* What this task involves *
Reproduce the text of all the records below word for word and line for line, with nothing changed. Leave the pictures out of your answer.

* Given records *
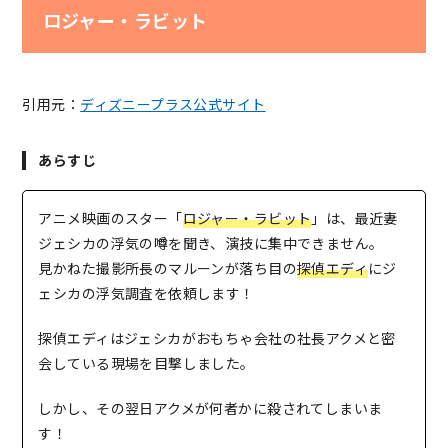
ロジャー・ラビット
引用元：
ディズニープラス公式サイト
あらすじ
アニメ映画のスター「
ロジャー・ラビット
」は、最近妻
ジェシカの浮気の噂を聞き、演技に集中できません。
見かねた撮影所長のマルーンが落ち目の
探偵エディ
にジ
ェシカの浮気調査を依頼します！
探偵エディはジェシカがおもちゃ会社の社長アクメと密
会している現場を目撃しました。
しかし、その翌日アクメが何者かに殺されてしまいま
す！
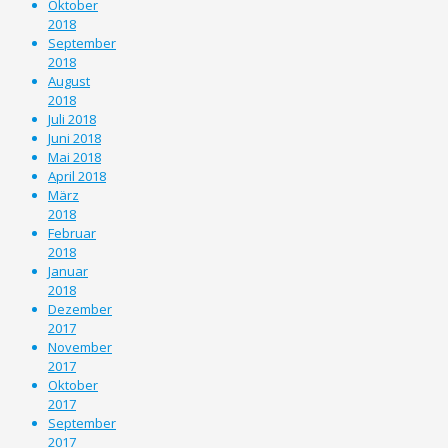
Oktober
2018
September
2018
August
2018
Juli 2018
Juni 2018
Mai 2018
April 2018
März
2018
Februar
2018
Januar
2018
Dezember
2017
November
2017
Oktober
2017
September
2017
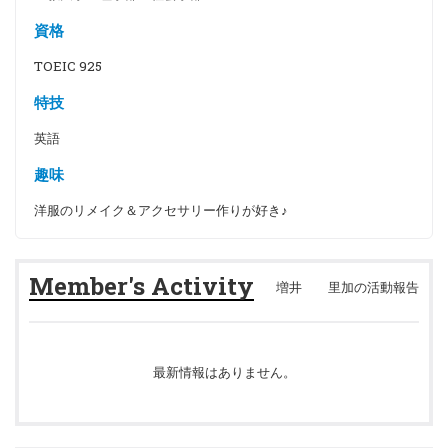
資格
TOEIC 925
特技
英語
趣味
洋服のリメイク＆アクセサリー作りが好き♪
Member's Activity
増井 里加の活動報告
最新情報はありません。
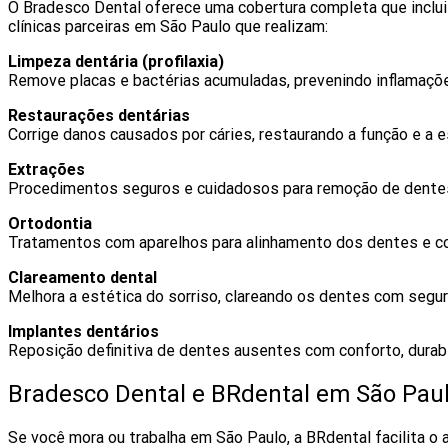
O Bradesco Dental oferece uma cobertura completa que inclui
clínicas parceiras em São Paulo que realizam:
Limpeza dentária (profilaxia)
Remove placas e bactérias acumuladas, prevenindo inflamaçõ
Restaurações dentárias
Corrige danos causados por cáries, restaurando a função e a 
Extrações
Procedimentos seguros e cuidadosos para remoção de dente
Ortodontia
Tratamentos com aparelhos para alinhamento dos dentes e co
Clareamento dental
Melhora a estética do sorriso, clareando os dentes com segura
Implantes dentários
Reposição definitiva de dentes ausentes com conforto, durabil
Bradesco Dental e BRdental em São Paul
Se você mora ou trabalha em São Paulo, a BRdental facilita 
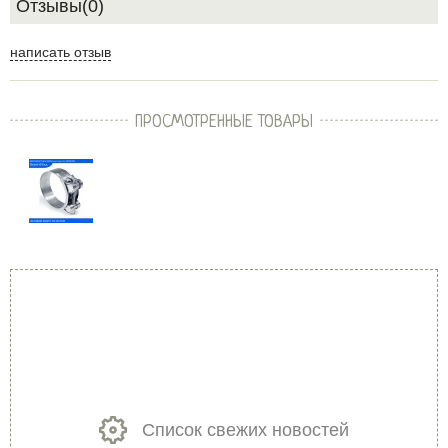
Отзывы(0)
написать отзыв
ПРОСМОТРЕННЫЕ ТОВАРЫ
Список свежих новостей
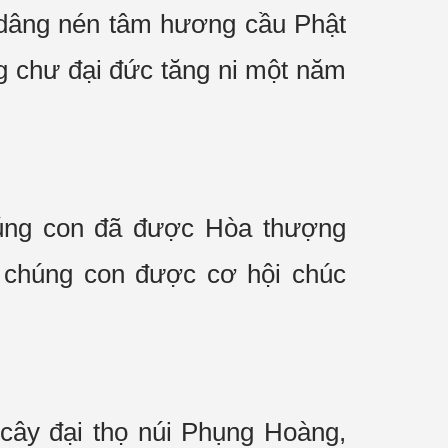
, dâng nén tâm hương cầu Phật
g chư đại đức tăng ni một năm
húng con đã được Hòa thượng
o chúng con được cơ hội chúc
cây đại thọ núi Phụng Hoàng,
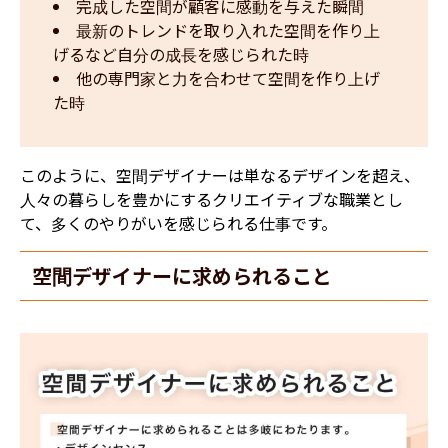
完成した空間が顧客に感動を与えた瞬間
最新のトレンドを取り入れた空間を作り上
げるなど自分の成長を感じられた時
他の専門家と力を合わせて空間を作り上げ
た時
このように、空間デザイナーは単なるデザインを超え、
人々の暮らしを豊かにするクリエイティブな職業とし
て、多くのやりがいを感じられる仕事です。
空間デザイナーに求められること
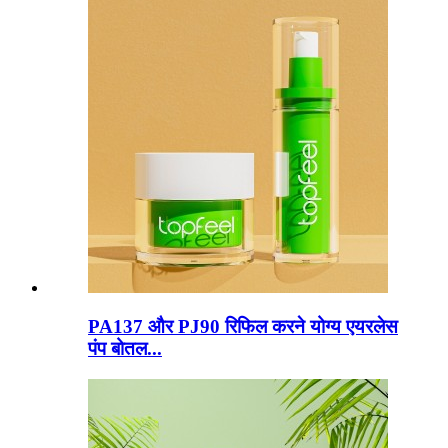
PA137 और PJ90 रिफिल करने योग्य एयरलेस
पंप बोतल...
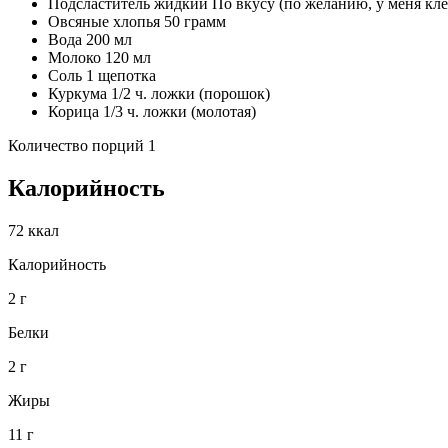
Подсластитель жидкий По вкусу (по желанию, у меня кл
Овсяные хлопья 50 грамм
Вода 200 мл
Молоко 120 мл
Соль 1 щепотка
Куркума 1/2 ч. ложки (порошок)
Корица 1/3 ч. ложки (молотая)
Количество порций 1
Калорийность
72 ккал
Калорийность
2 г
Белки
2 г
Жиры
11 г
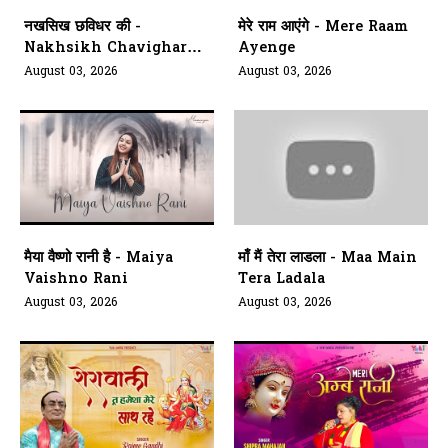
नखसिख छविधर की -
मेरे राम आएंगे - Mere Raam
Nakhsikh Chavighar
Ayenge
Aarti Kariye Siyavar Ki
August 03, 2026
August 03, 2026
मैया वैष्णो रानी है - Maiya
माँ मैं तेरा लाडला - Maa Main
Vaishno Rani
Tera Ladala
August 03, 2026
August 03, 2026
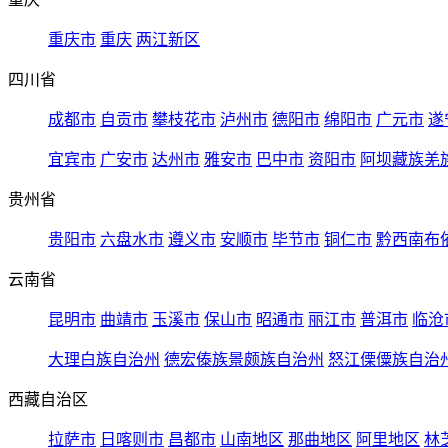
重庆市
重庆
两江新区
四川省
成都市
自贡市
攀枝花市
泸州市
德阳市
绵阳市
广元市
遂
宜宾市
广安市
达州市
雅安市
巴中市
资阳市
阿坝藏族羌
贵州省
贵阳市
六盘水市
遵义市
安顺市
毕节市
铜仁市
黔西南布
云南省
昆明市
曲靖市
玉溪市
保山市
昭通市
丽江市
普洱市
临沧
大理白族自治州
德宏傣族景颇族自治州
怒江傈僳族自治
西藏自治区
拉萨市
日喀则市
昌都市
山南地区
那曲地区
阿里地区
林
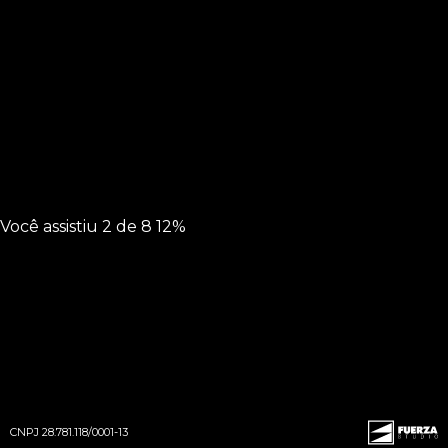
Você assistiu
2 de 8
12%
Rosenara Eudora
CNPJ 28.781.118/0001-13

* Solution to this exercise *
ロジャー・ラビット
引用元：
ディズニープラス公式サイト
あらすじ
アニメ映画のスター「
ロジャー・ラビット
」は、最近妻
ジェシカの浮気の噂を聞き、演技に集中できません。
見かねた撮影所長のマルーンが落ち目の
探偵エディ
にジ
ェシカの浮気調査を依頼します！
探偵エディはジェシカがおもちゃ会社の社長アクメと密
会している現場を目撃しました。
しかし、その翌日アクメが何者かに殺されてしまいま
す！
Oktober
2018
September
2018
August
2018
Juli 2018
Juni 2018
Mai 2018
April 2018
März
2018
Februar
2018
Januar
2018
Dezember
2017
November
2017
Oktober
2017
September
2017
資格
TOEIC 925
特技
英語
趣味
洋服のリメイク＆アクセサリー作りが好き♪
Member's Activity
増井 里加の活動報告
最新情報はありません。
O Bradesco Dental oferece uma cobertura completa que inclui
clínicas parceiras em São Paulo que realizam:
Limpeza dentária (profilaxia)
Remove placas e bactérias acumuladas, prevenindo inflamaçõ
Restaurações dentárias
Corrige danos causados por cáries, restaurando a função e a 
Extrações
Procedimentos seguros e cuidadosos para remoção de dente
Ortodontia
Tratamentos com aparelhos para alinhamento dos dentes e co
Clareamento dental
Melhora a estética do sorriso, clareando os dentes com segura
Implantes dentários
Reposição definitiva de dentes ausentes com conforto, durabil
Bradesco Dental e BRdental em São Paul
Se você mora ou trabalha em São Paulo, a BRdental facilita 
Отзывы(0)
написать отзыв
ПРОСМОТРЕННЫЕ ТОВАРЫ
Список свежих новостей
, dâng nén tâm hương cầu Phật
g chư đại đức tăng ni một năm
húng con đã được Hòa thượng
o chúng con được cơ hội chúc
cây đại thọ núi Phụng Hoàng,
完成した空間が顧客に感動を与えた瞬間
最新のトレンドを取り入れた空間を作り上
げるなど自分の成長を感じられた時
他の専門家と力を合わせて空間を作り上げ
た時
このように、空間デザイナーは単なるデザインを超え、
人々の暮らしを豊かにするクリエイティブな職業とし
て、多くのやりがいを感じられる仕事です。
空間デザイナーに求められること
PA137 और PJ90 रिफिल करने योग्य एयरलेस
पंप बोतल...
Подсластитель жидкий По вкусу (по желанию, у меня кл
Овсяные хлопья 50 грамм
Вода 200 мл
Молоко 120 мл
Соль 1 щепотка
Куркума 1/2 ч. ложки (порошок)
Корица 1/3 ч. ложки (молотая)
Количество порций 1
Калорийность
72 ккал
Калорийность
2 г
Белки
2 г
Жиры
11 г
नखसिख छविधर की -
मेरे राम आएंगे - Mere Raam
Nakhsikh Chavighar
Ayenge
Aarti Kariye Siyavar Ki
August 03, 2026
August 03, 2026
मैया वैष्णो रानी है - Maiya
माँ मैं तेरा लाडला - Maa Main
Vaishno Rani
Tera Ladala
August 03, 2026
August 03, 2026
重庆市
重庆
两江新区
四川省
成都市
自贡市
攀枝花市
泸州市
德阳市
绵阳市
广元市
遂
宜宾市
广安市
达州市
雅安市
巴中市
资阳市
阿坝藏族羌
贵州省
贵阳市
六盘水市
遵义市
安顺市
毕节市
铜仁市
黔西南布
云南省
昆明市
曲靖市
玉溪市
保山市
昭通市
丽江市
普洱市
临沧
大理白族自治州
德宏傣族景颇族自治州
怒江傈僳族自治
西藏自治区
拉萨市
日喀则市
昌都市
山南地区
那曲地区
阿里地区
林
Você assistiu
2 de 8
12%
Rosenara Eudora
CNPJ 28.781.118/0001-13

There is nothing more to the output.